Castle in Ireland, 1124 to late 13th century

Galway Castle was a castle located in Galway, County Galway, Ireland.

==Origins==

Built in 1124, by the King of Connacht, Tairrdelbach Ua Conchobair, known as Caislen Dún Gaillimhe ('the Castle of Fort Galway'). The contemporary Annals of Tigernach state "caistél Gaillme & Caistél Cul Maile & Castél Duin Leodha" were built by the men of Connacht, while Chronicon Scotorum states "Tri casitle la Connacht .i. caislen Duin Gaillme et Dun Leoda & Cul Maile."

The loanword caistél was "undoubtedly used to signify their resemblance to the numerous [earth and timber] motte-and-baily castles of England and France that still outnumbered stone keeps in the early twelfth century." The caistél at or within Dún Gaillimhe and those elsewhere in Connacht were sophisticated native innovations, massive stone fortifications, probably decked with timer, "a fusion of the native rath, crannog, and in particular, the cashel traditions." These were the first buildings in Éire deemed worth of being called castles, decades before the Norman invasion. And Caistél Gaillme was perhaps the very first. ... The family Tairrdelbach installed as its constables were among his admirals, so it appears the caistél or dún was one of the kingdom's naval bases. (Martyn, 2016, p. 33, 34)

==Gaelic Galway==

The castle was destroyed in 1132 by Cormac Mac Carthaig, King of Munster and in 1149 by Toirdelbhach mac Diarmaida Ua Briain, King of Munster. It was burned, apparently accidentally, in 1161, but apparently re-built.

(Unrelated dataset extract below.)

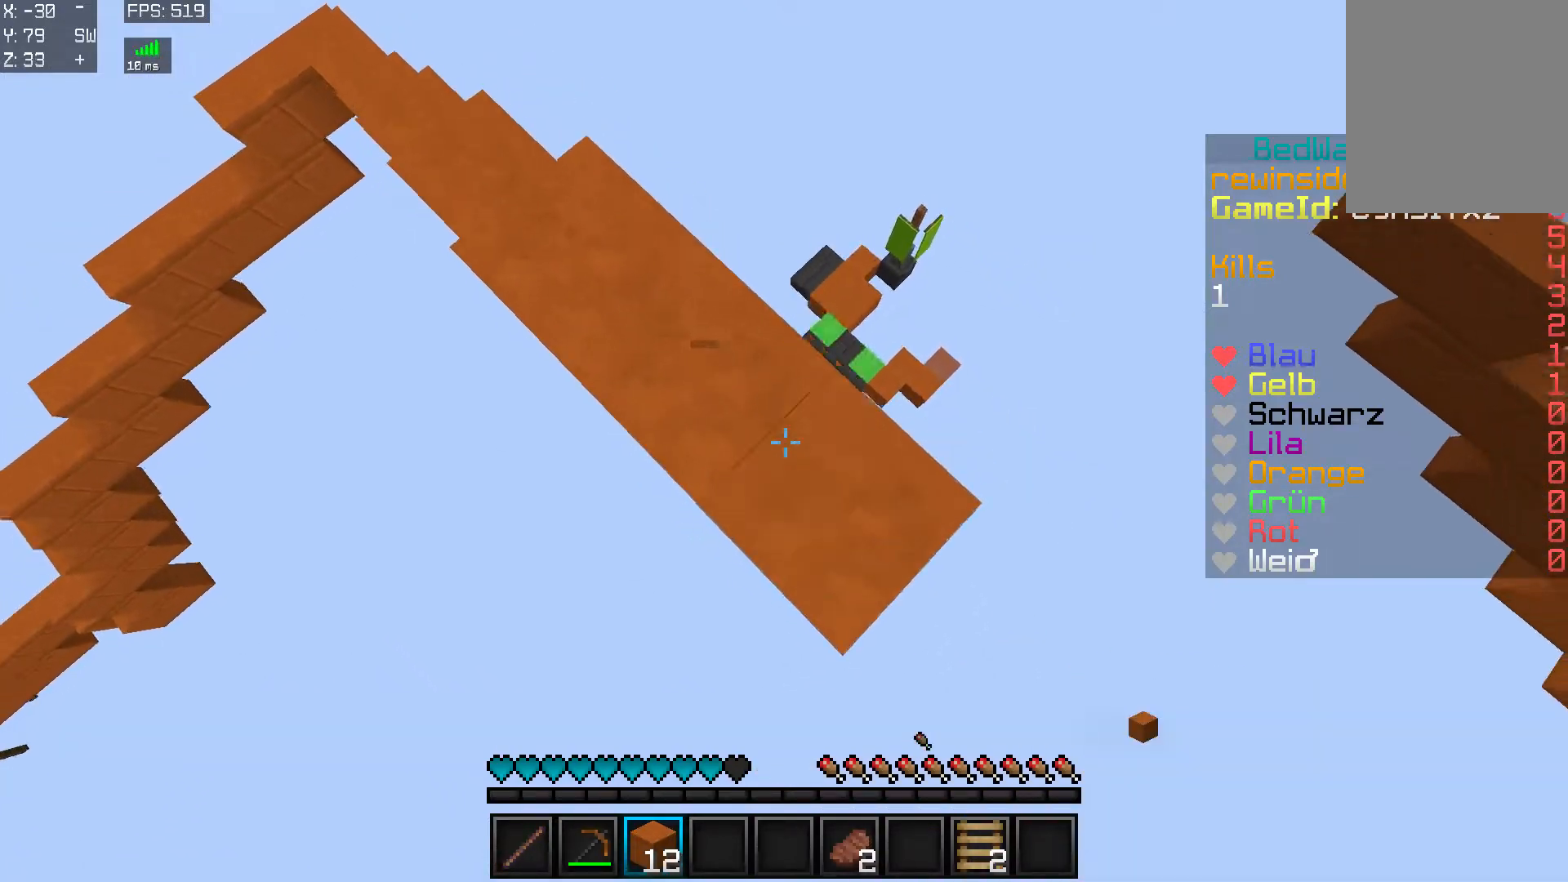
{"keys": ["d"], "mouse": [], "events": [[34, "mouse_right", "up"], [84, "mouse_right", "down"], [117, "mouse_right", "up"], [217, "mouse_right", "down"], [267, "mouse_right", "up"], [484, "s", "up"]]}
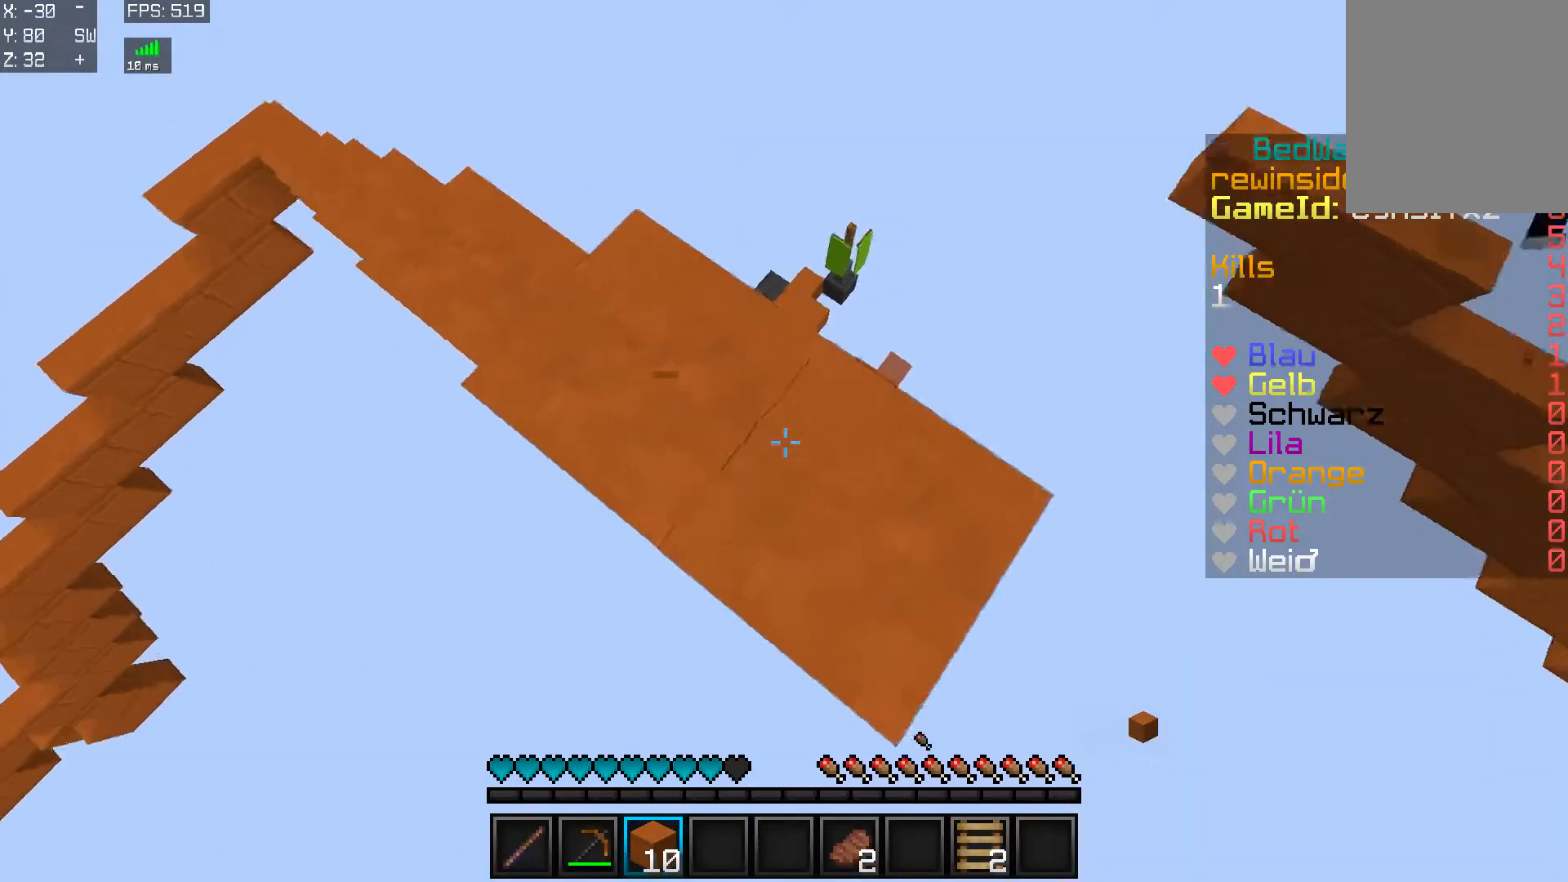
{"keys": ["d"], "mouse": [], "events": [[16, "d", "up"], [217, "w", "down"], [367, "d", "down"], [367, "w", "up"]]}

The full extent of Dún Gaillimhe's trade, and its classification as a 'town', is uncertain. Much later local tradition describecd it as "a small community, composed of a few families of fishermen and merchants", but this may be reading history backwards. A very few clues suggest that contacts ere broadly similar to later times. Wine was imported into pre-Norman Ireland, with war of Bristol origin, dating 1175x1250, found in Galway surin archaeological excavations. If such trade existed, then later merchants built upon pre-existing networks." (Martyn, 2016, pp. 35-36)

However, referring to Mac Carthaig's attack of 1132, Mac Carthaigh's Book states he "demolished the castle ... plundered and burned the town."

==Norman Galway==

Richard de Burgh, Lord of Connaught captured the castle in 1232 and rebuilt it along Norman lines. It was destroyed at least twice between then and 1249 by Irish attacks. is last mentioned in 1282 when trade in the town generated enough income "to repair Galway castle." (Martyn, 2016, p. 60).

In January 2018, the de Burgh castle was re-discovered by archaeologists.